Factors such as high seedling density, irrigation, fertilisation and herbicides used in nurseries can influence not only the production of conifers and deciduous trees, but also the occurrence of pathogens. To prevent this, it is extremely important to follow hygiene rules, use high-quality seeds, ensure pest-free growth and provide adequate irrigation, aeration, fertilisation and weed control. The study presented shows a trend in the change in the incidence of fungal diseases in forest nurseries over the last decade (from 2012 to 2021). From the annual monitoring of forest nurseries, it can be concluded that the area of damage in nurseries is decreasing from year to year. Nevertheless, damage caused by the same diseases is reported every year. In certain years, the diseases occur with varying intensity, which may be related to weather conditions. The graph in Figure 1 shows that in the years 2015–2018, the damage caused by pathogens was at a low level. This coincided with the occurrence of drought across the country, which was characterised by high temperatures and low rainfall. However, it is important to note that irrigation of seedlings is typically carried out in forest nurseries, which helps to mitigate the impact of extreme weather conditions on young plants. The general meteorological conditions that affect infections by the pathogen mainly affect trees in the immediate vicinity of forest nurseries, which are the inoculum base for young plants susceptible to infection.

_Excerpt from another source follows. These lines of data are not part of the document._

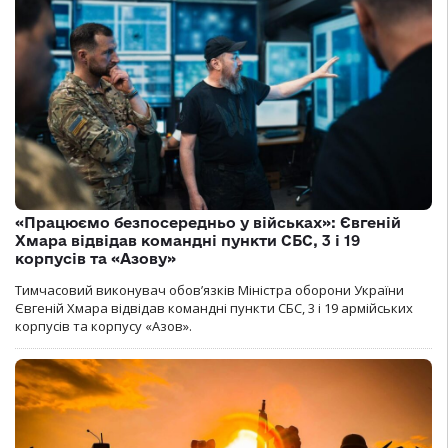
«Працюємо безпосередньо у військах»: Євгеній
Хмара відвідав командні пункти СБС, 3 і 19
корпусів та «Азову»
Тимчасовий виконувач обов’язків Міністра оборони України
Євгеній Хмара відвідав командні пункти СБС, 3 і 19 армійських
корпусів та корпусу «Азов».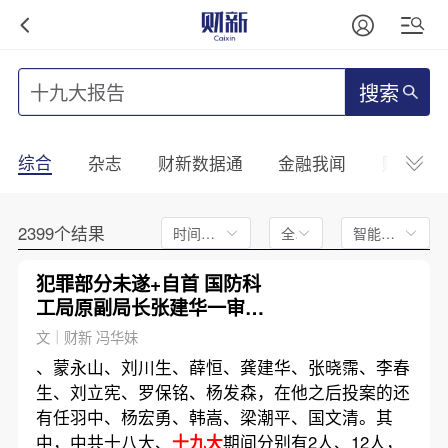
搜索
综合
杂志
财新数据通
金融我闻
财新mini
2399个结果
时间不限
全文
智能排序
犯罪部分未遂+自首 国防科
工局原副局长张建华一审获
刑10年
文｜财新 冯华妹
、蒙永山、刘川生、薛恒、龚建华、张晓霈、李春
生、刘立宪、罗保铭、杨发森，在他之后投案的还
有任羽中、杨宏勇、韩嵩、梁潮平、国文清。其
中，中共十八大、
十九大
期间分别有2人、12人，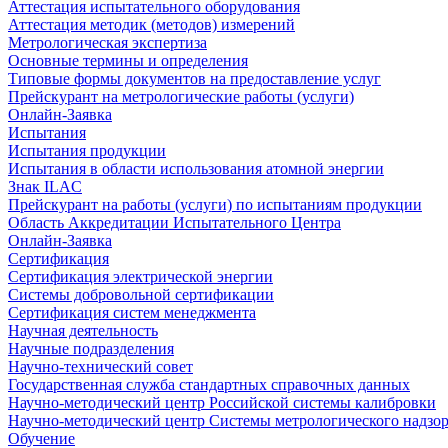
Аттестация испытательного оборудования
Аттестация методик (методов) измерений
Метрологическая экспертиза
Основные термины и определения
Типовые формы документов на предоставление услуг
Прейскурант на метрологические работы (услуги)
Онлайн-Заявка
Испытания
Испытания продукции
Испытания в области использования атомной энергии
Знак ILAC
Прейскурант на работы (услуги) по испытаниям продукции
Область Аккредитации Испытательного Центра
Онлайн-Заявка
Сертификация
Сертификация электрической энергии
Системы добровольной сертификации
Сертификация систем менеджмента
Научная деятельность
Научные подразделения
Научно-технический совет
Государственная служба стандартных справочных данных
Научно-методический центр Российской системы калибровки
Научно-методический центр Системы метрологического надзо
Обучение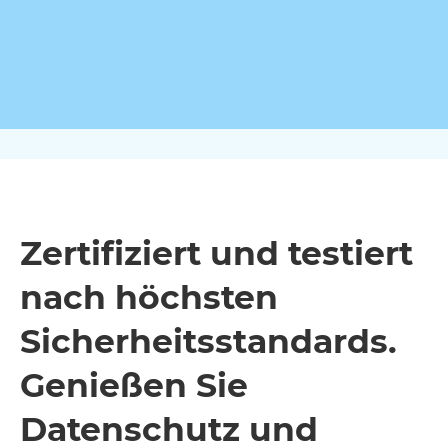
Zertifiziert und testiert
nach höchsten
Sicherheits­standards.
Genießen Sie
Datenschutz und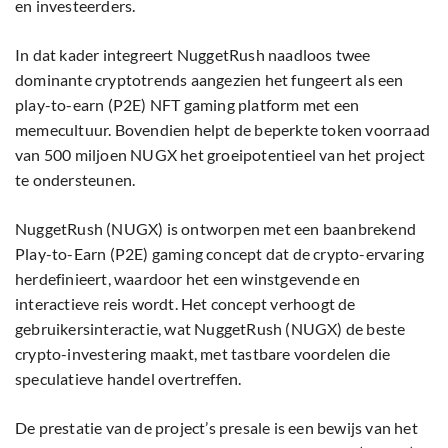
en investeerders.
In dat kader integreert NuggetRush naadloos twee
dominante cryptotrends aangezien het fungeert als een
play-to-earn (P2E) NFT gaming platform met een
memecultuur. Bovendien helpt de beperkte token voorraad
van 500 miljoen NUGX het groeipotentieel van het project
te ondersteunen.
NuggetRush (NUGX) is ontworpen met een baanbrekend
Play-to-Earn (P2E) gaming concept dat de crypto-ervaring
herdefinieert, waardoor het een winstgevende en
interactieve reis wordt. Het concept verhoogt de
gebruikersinteractie, wat NuggetRush (NUGX) de beste
crypto-investering maakt, met tastbare voordelen die
speculatieve handel overtreffen.
De prestatie van de project’s presale is een bewijs van het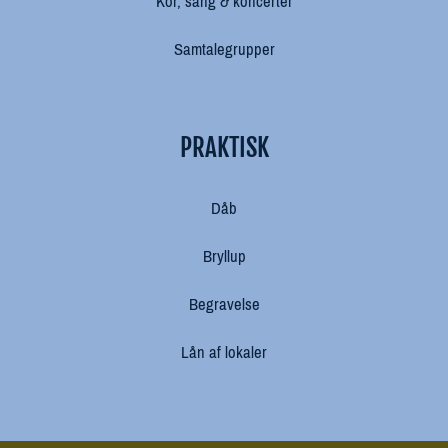
Kor, sang & koncerter
Samtalegrupper
PRAKTISK
Dåb
Bryllup
Begravelse
Lån af lokaler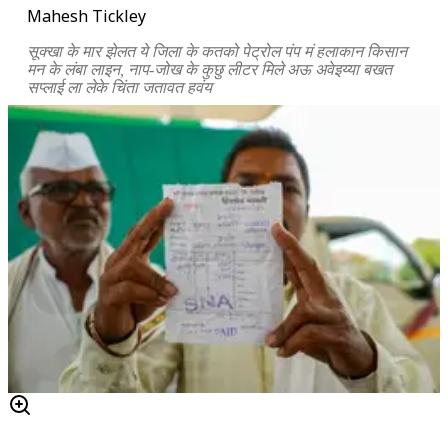
Mahesh Tickley
सूक्खा के मार झेलत ये जिला के कतको पेट्रोल पंप मं हलाकान किसान
मन के लंबा लाइन, नाप-जोख के कुछु लीटर मिले अऊ अवेइय्या बखत
सप्लाई ला लेके चिंता जतावत हवंय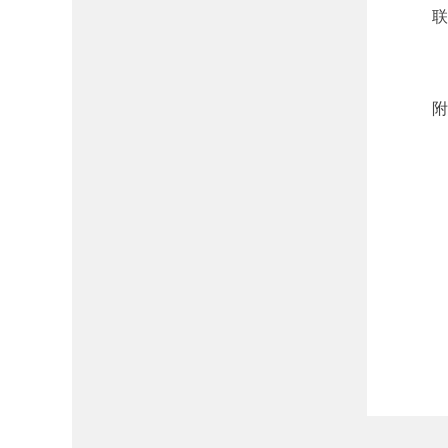
联系电话
附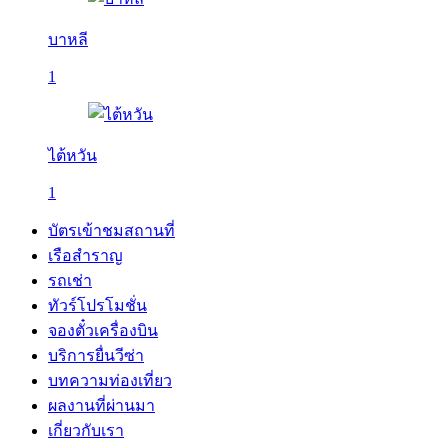
บาหลี
1
ไต้หวัน
1
บัตรเข้าชมสถานที่
เรือสำราญ
รถเช่า
ทัวร์โปรโมชั่น
จองตั๋วเครื่องบิน
บริการยื่นวีซ่า
บทความท่องเที่ยว
ผลงานที่ผ่านมา
เกี่ยวกับเรา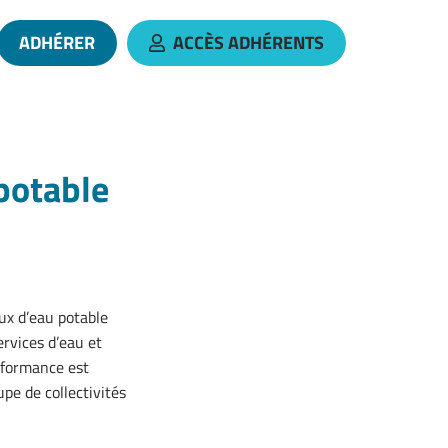
ADHÉRER
ACCÈS ADHÉRENTS
 le compte Linkedin
 vers la chaîne Youtube
potable
ux d’eau potable
rvices d’eau et
rformance est
pe de collectivités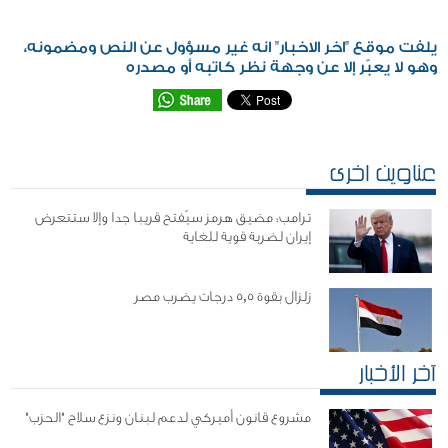
يلفت موقع "اخر الاخبار" انه غير مسؤول عن النص ومضمونه،
وهو لا يعبّر إلا عن وجهة نظر كاتبه أو مصدره
عناوين اخرى
ترامب: مضيق هرمز سيُفتح قريبا جدا وإلا ستتعرض
إيران لضربة قوية للغاية
زلزال بقوة 5,5 درجات يضرب مصر
آخر الأخبار
مشروع قانون أميركي لدعم لبنان ونزع سلاح "الحزب"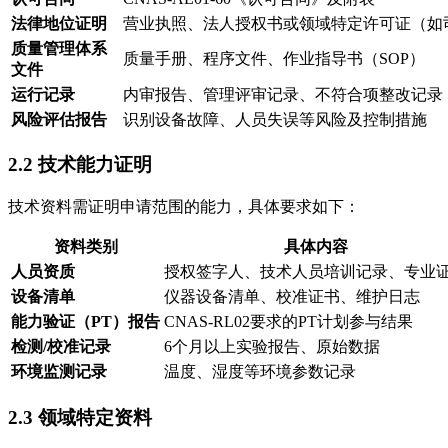
法律地位证明
营业执照、法人授权书或领域特定许可证（如
质量管理体系
质量手册、程序文件、作业指导书（SOP）
文件
运行记录
内审报告、管理评审记录、不符合项整改记录
风险评估报告
识别设备故障、人员失误等风险及控制措施
2.2 技术能力证明
技术资料需证明申请范围的能力，具体要求如下：
资料类别
具体内容
人员资质
授权签字人、技术人员培训记录、专业
设备清单
仪器设备清单、校准证书、维护日志
能力验证（PT）报告
CNAS-RL02要求的PT计划参与结果
检测/校准记录
6个月以上实验报告、原始数据
环境监测记录
温度、湿度等环境参数记录
2.3 领域特定资料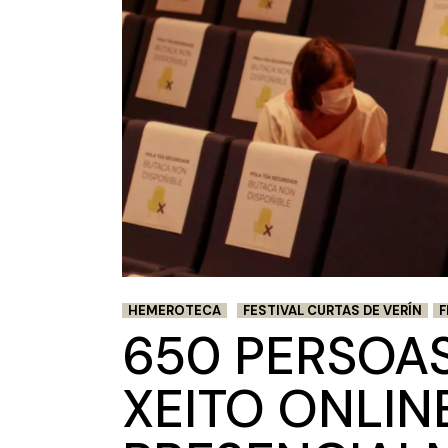
HEMEROTECA
FESTIVAL CURTAS DE VERÍN
F
650 PERSOAS
XEITO ONLIN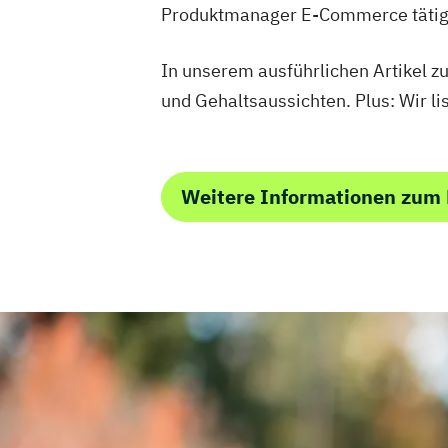
Produktmanager E-Commerce tätig
In unserem ausführlichen Artikel z
und Gehaltsaussichten. Plus: Wir li
Weitere Informationen zum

The 6th Assessment Report of the Intergovernmental Panel on Climate Change (IPCC WGI), to be published in 2021, confirms that the Earth’s climate has been changing at an unprecedented rate since the mid19th century. The report emphasises that progressive warming poses a threat to the well-being of the planet and its ecosystems, including forests. In Poland, thermal conditions have been changing intensively from year to year since the beginning of the second half of the 20th century. Until the mid-1980s, thermal conditions were classified as either cold or cool. However, since the second half of the 1980s, normal or warmer conditions have become more frequent. The period between 2012 and 2021 saw a range of temperatures from slightly cool to extremely warm, with temperatures exceeding multiannual norms for most of the time. The years 2019 and 2020 were particularly notable in the analysed period due to their extremely warm temperatures. The average annual temperatures in Poland in these years were 10.2°C and 9.9°C respectively, which is 2.4°C and 1.6°C above the long-term norm. In terms of precipitation, however, the years 2012–2021 can be described as mostly normal. Although there was a sufficient supply of precipitation during the decade 2012–2021, soil water decreased because evapotranspiration losses generally exceed precipitation and lead to faster soil water depletion. The National Hydrological and Meteorological Service’s bulletins for 2012–2021 (Wereski 2019) show that drought phenomena were recorded nationally in 2015, 2016, 2018, 2019 and 2020. The European Environment Agency has published a drought forecast for the continent up to 2100, which shows that the frequency and severity of droughts will increase in most parts of Europe. This trend is part of a global pattern of anomalous meteorological phenomena caused by natural and anthropogenic factors. However, for forest nurseries with irrigation systems, drought does not have a major impact on plant health. Nonetheless, changing climatic conditions can indirectly affect the health of seedlings produced in nurseries by affecting the behavior of fungal pathogens.